Frederick witnessed the moment when two young people crawled underneath one of the cars, less than 10 seconds before the train started moving again. No one was injured.
“I couldn’t understand why they were in such a hurry,” Frederick said.
The video has gone viral since she decided to post it on Facebook, with more than 170,000 views as of Tuesday morning.
Frederick said she put the clip online to make a point about safety.
“The rails need to be respected,” Frederick said.
CN and CP Rail both run trains through the tracks that pass through Fort Langley, crossing Glover Road near Mavis Avenue.
Last year in Canada, 72 people died and 44 were seriously injured by trains.
Over the last 10 years, almost 1,200 people have been killed or seriously injured.
Sarah Mayes, national director of Operation Lifesaver, the national body that promotes rail crossing safety, called the incident “disturbing.”

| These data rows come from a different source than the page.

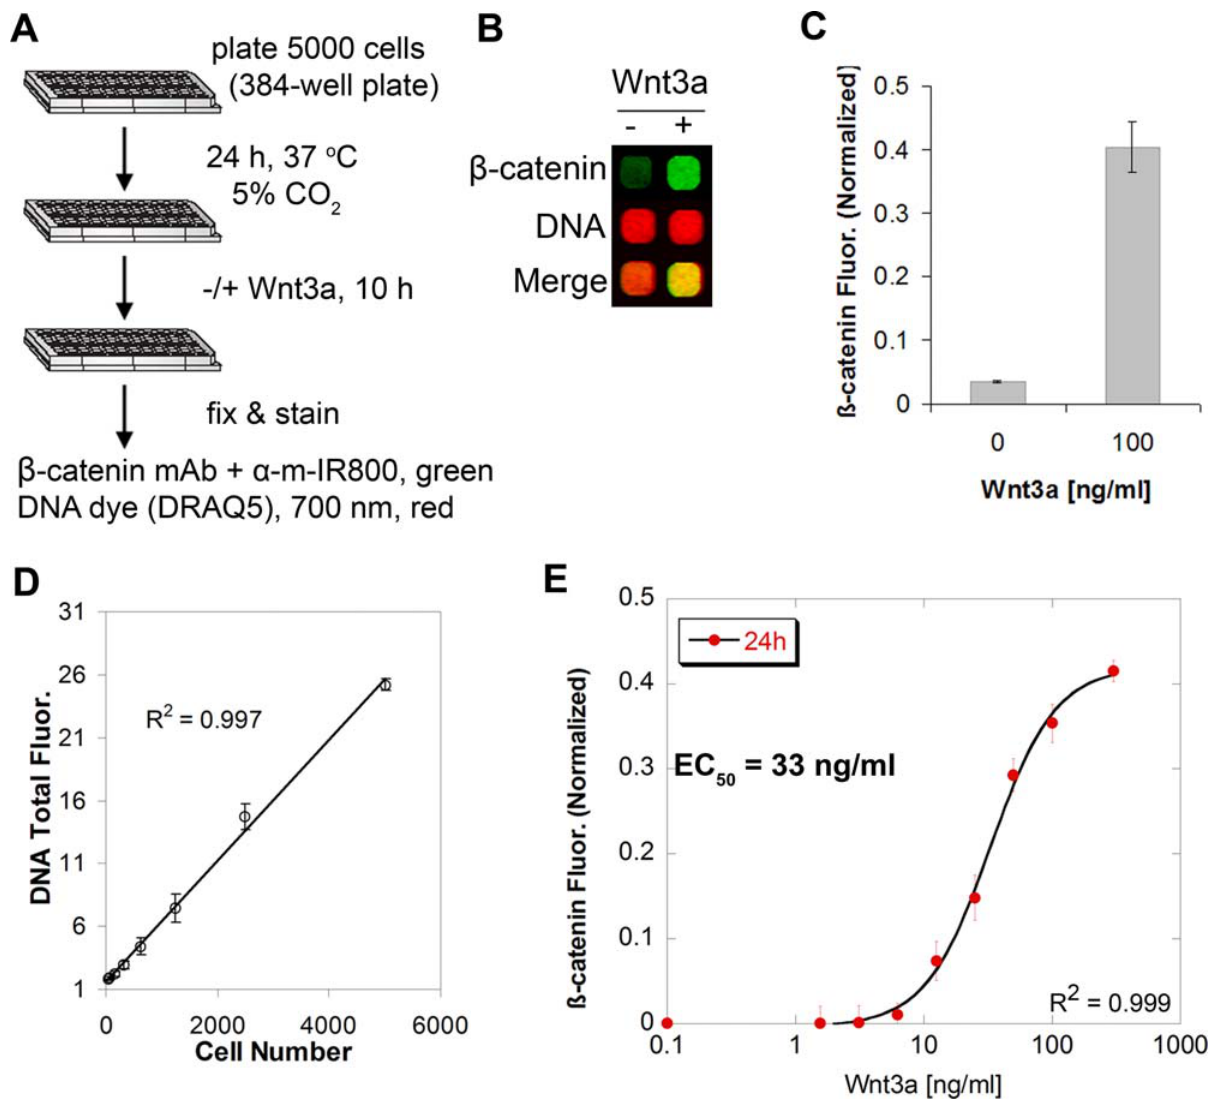
Figure 1. Description and validation of a quantitative method for temporal detection of cellular b -catenin. (A) Schematic of the assay. m denotes mouse species. (B) A representative output infrared image of L-cells treated with or without Wnt3a (100 ng/ml) for 10 h. The image shows whole-cell fluorescence from actual wells of a 384-well plate, highlighting increase in b -catenin signal (green, 700 nm) without change in cellular DNA content (red, 800 nm, detected by DRAQ5). (C) Quantification of the b -catenin signal from (B). The signal is background subtracted and normalized to DNA fluorescence. Values represent the mean 6 SEM from quadruplicate experiments. (D) Linearity of measured DNA fluorescence (DRAQ5 signal) versus actual number of L-cells plated per well. (E) Dose titration of Wnt3a at 24 h illustrating half-maximal activation of cellular b -catenin in L-cells occurs at 33 ng/ml ligand.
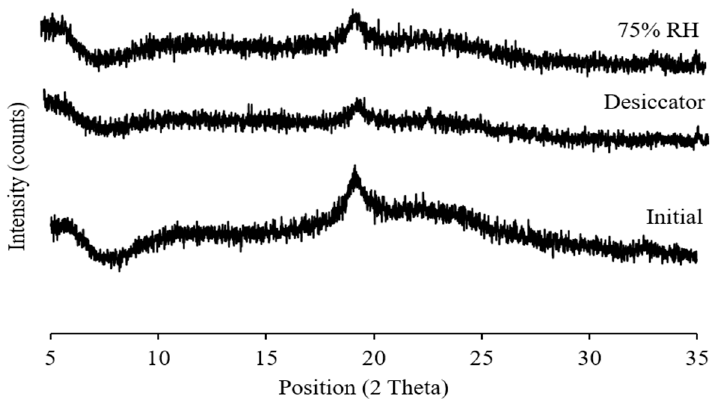
Figure 7. X-ray diffractograms of spray-dried bedaquiline with 20% w/w of L -leucine powder after one month’s storage at 30 ± 2% RH and ambient room temperature (in desiccator) and at 75 ± 2% RH and 25 ± 2 °C (elevated condition) (initial data from Figure 2 was used for comparison).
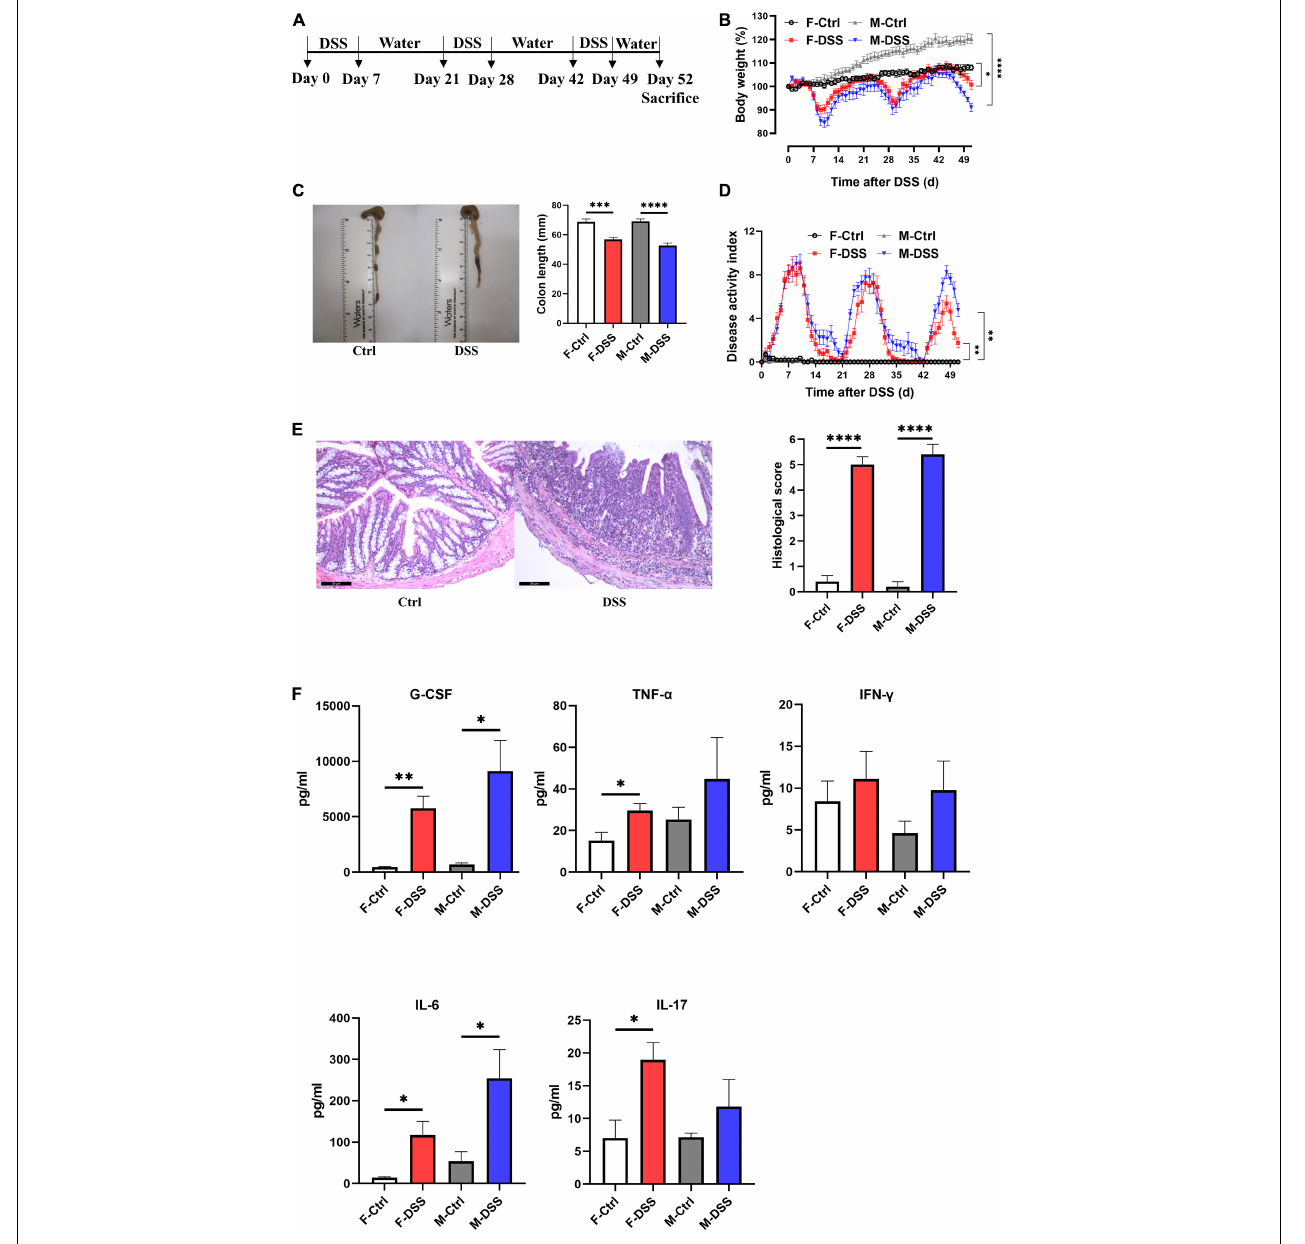
FIGURE 2 | Both female and male mice with chronic DSS-induced colitis displayed significant inflammation in the colon and systemic inflammation. (A) Experimental scheme illustrating the experimental protocol with treatment of DSS and water for chronic models. Changes in (B) body weight and (D) disease activity index (DAI) during DSS treatment. (C) Colon length and representative photographs for colon tissue in DSS-treated and control mice. (E) Representative images of H&E staining of colon tissue ( × 200; scale bar, 50 µ m), and summary of histological score. (F) Levels of plasma cytokines in male and female mice with chronic colitis model. Results are expressed as mean ± SEM. ∗ p < 0.05, ∗∗ p < 0.01, ∗∗∗ p < 0.001, ∗∗∗∗ p < 0.0001, in unpaired 2-tailed Student’s t -test (B–F) , n = 5–8 mice each group. F and M, female and male mice, respectively. G-CSF, granulocyte colony-stimulating factor; TNF- α , tumor necrosis factor alpha; IFN- γ , interferon gamma; IL,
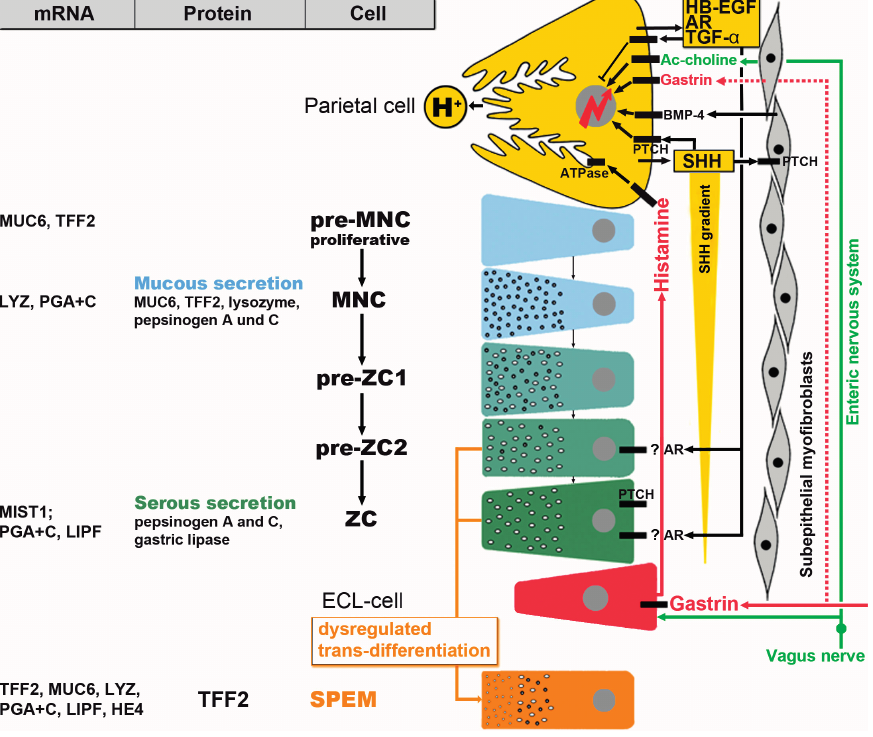
Figure 2. Schematic representation of the trans-differentiation of mucous neck cells (MNC, blue) towards zymogenic cells (ZC, green) under the control of parietal cells (yellow); the dysregulated trans-differentiation results in formation of the “spasmolytic polypeptide-expressing metaplasia” (SPEM; orange), which characteristically secretes TFF2. Immature progenitors for MNCs (pre-MNC) in the proliferative region of fundic units mature stepwise (pre-ZC1, pre-ZC2) towards ZCs, which is accompanied by a re-organization of the secretory apparatus (mucous to serous). Shown, also, is the distribution of characteristic transcripts and proteins, which is not congruent in these cells. AR, amphiregulin; BMP, bone morphogenetic protein, HB-EGF, heparin-binding EGF-like growth factor; PTCH, Patched; TGF- α , transforming growth factor α ; (modified and updated from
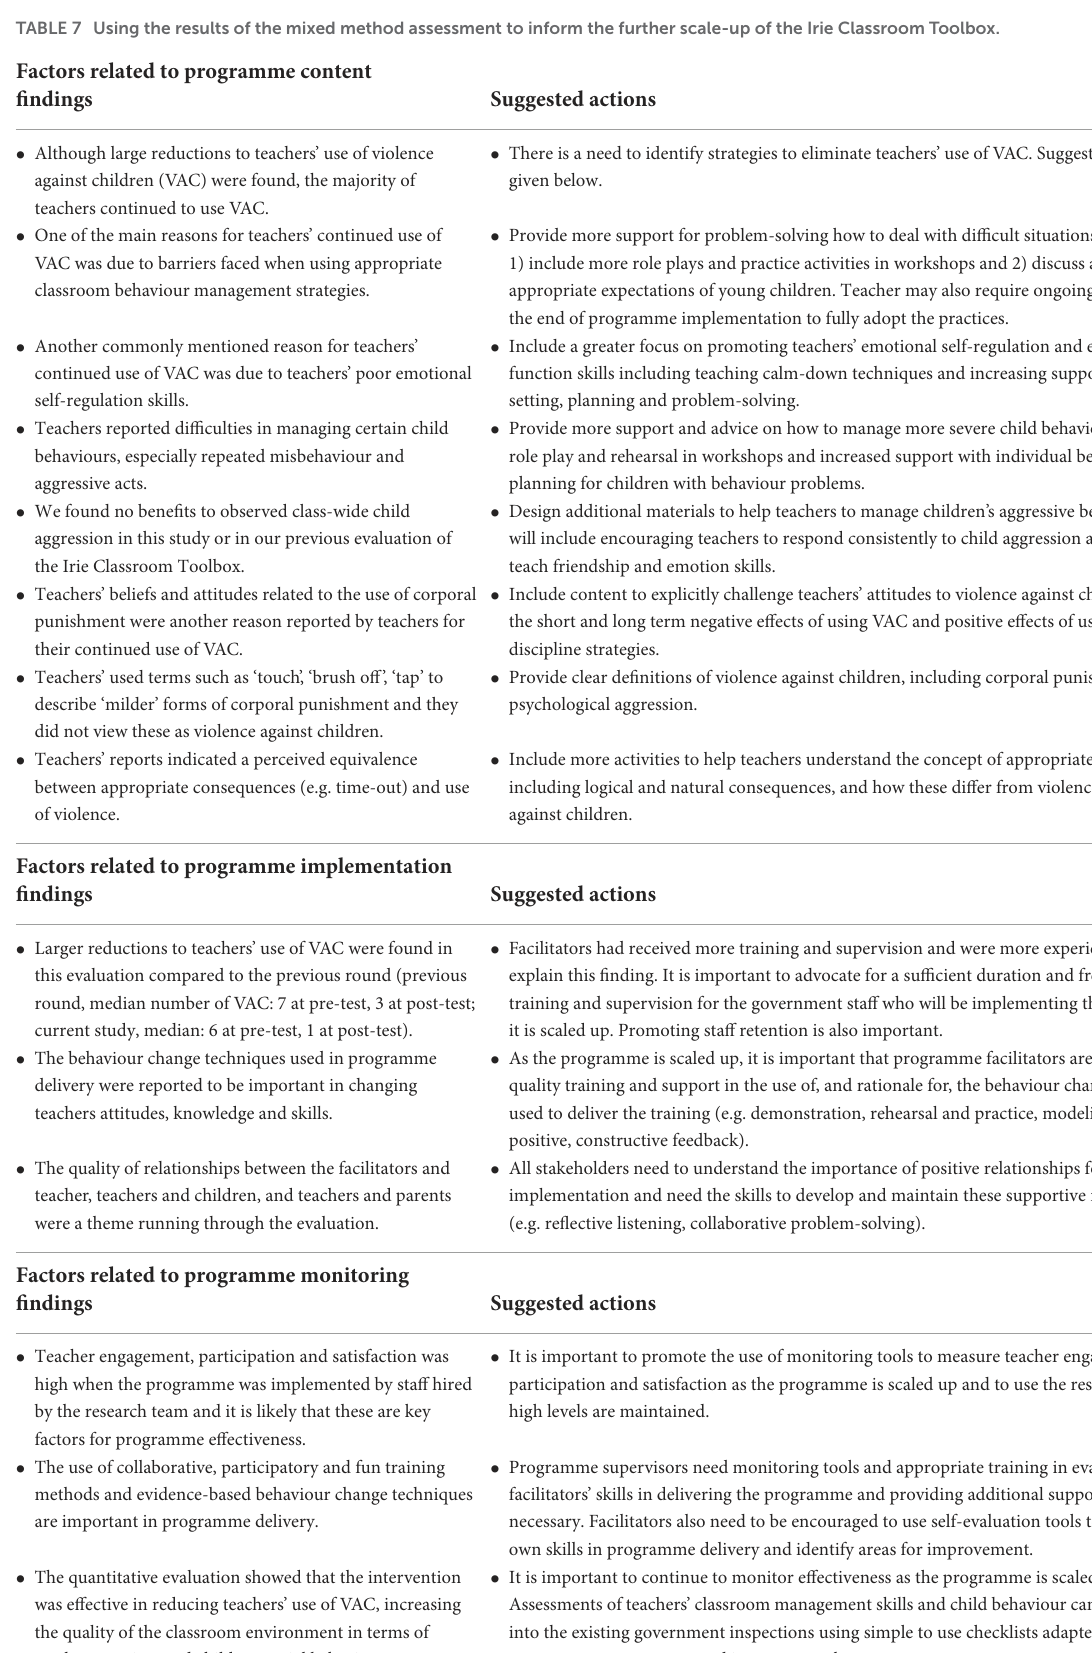
TABLE 7 Using the results of the mixed method assessment to inform the further scale-up of the Irie Classroom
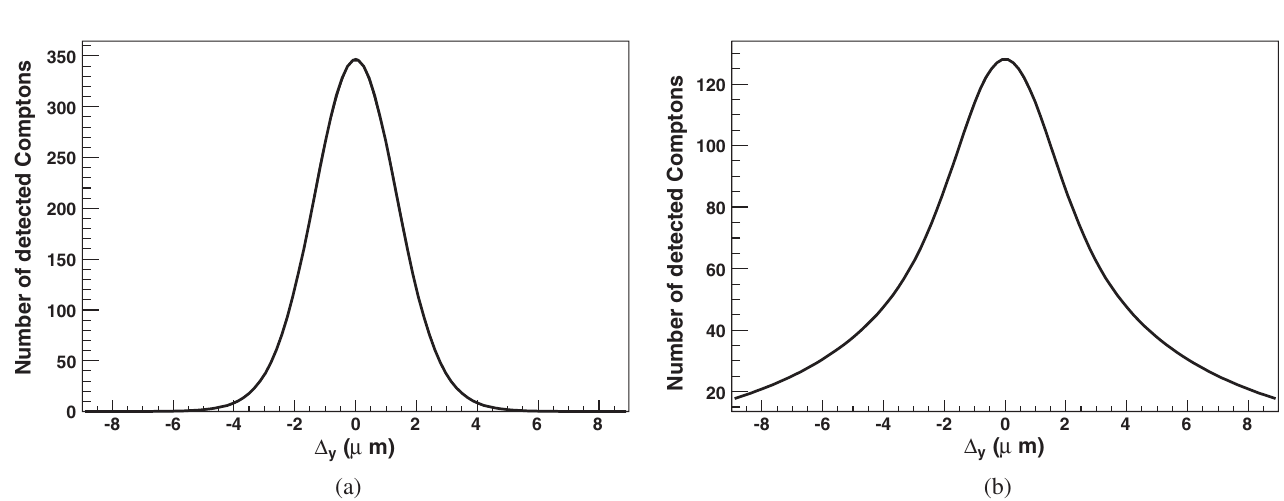
mode and focused 00 (cid:1) 1 (cid:3) m , (cid:2) (cid:1) 10 (cid:3) m . ey ex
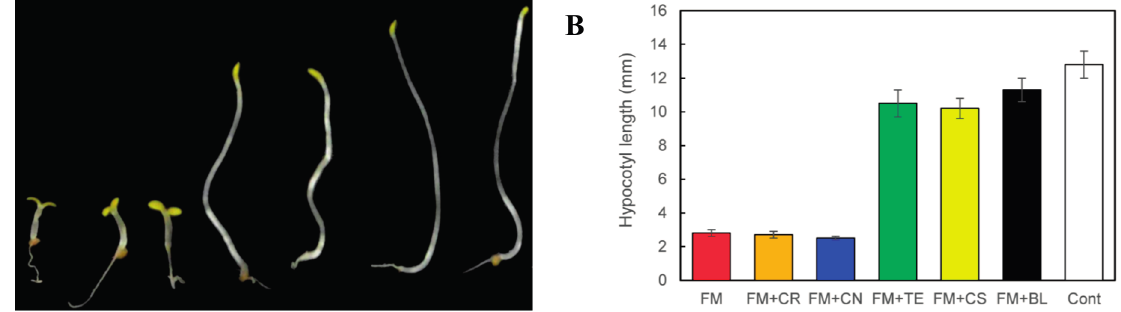
Figure 6. Responses of Arabidopsis seedlings to FM treatments and BL and BR biosynthesis intermediate complementation. Wild-type (Col-0) plants grown on ½ MS media containing designed chemicals in the dark for 5 days. The plants shown are as follows: plant grown in 10 μ M FM (the plant on the left); plant treated with 10 μ M FM and co-application of 100 μ M CR (the second plant from the left); plant treated with 10 μ M FM and co-application of 100 μ M CN (the third plant from the left); plant treated with 10 μ M FM and co-application of 100 μ M TE (the plant in the middle); plant treated with 10 μ M FM and co-application of 100 nM CS (the third plant from the right); plant treated with 10 μ M FM and co-application of 10 nM BL (the second plant from the right); and the plant without chemical treatment (the plant on the right). ( B ) The hypocotyl length of corresponding plants as shown in ( A ) ( n > 15). Data are the means ± S.E. obtained from 15 to 20 plants. All of the experiments were duplicated to establish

“As you can see (in the video), stopped trains can re-start any time,” Mayes said.
“Those kids were lucky.”
Funded by the Railway Association of Canada and Transport Canada, Operation Lifesaver works with the rail industry, governments, law enforcement, labour groups, the media, and other organizations and communities to increase awareness about rail safety.
Mayes said the number of people getting killed or hurt in so-call “trespass” incidents at railway crossings in Canada is “creeping up”.
It appears the closer people live to train tracks, the more likely they are to take chances by trespassing, Mayes said.
She said what was also concerning about the video was presence of people on a second set of tracks, who run the risk of being caught unaware by a second train.
There was an incident in February in Eastern Canada where a man out for a jog, climbed between the cars of a stationary train and was fatally injured when he was hit by another train on a second set of tracks.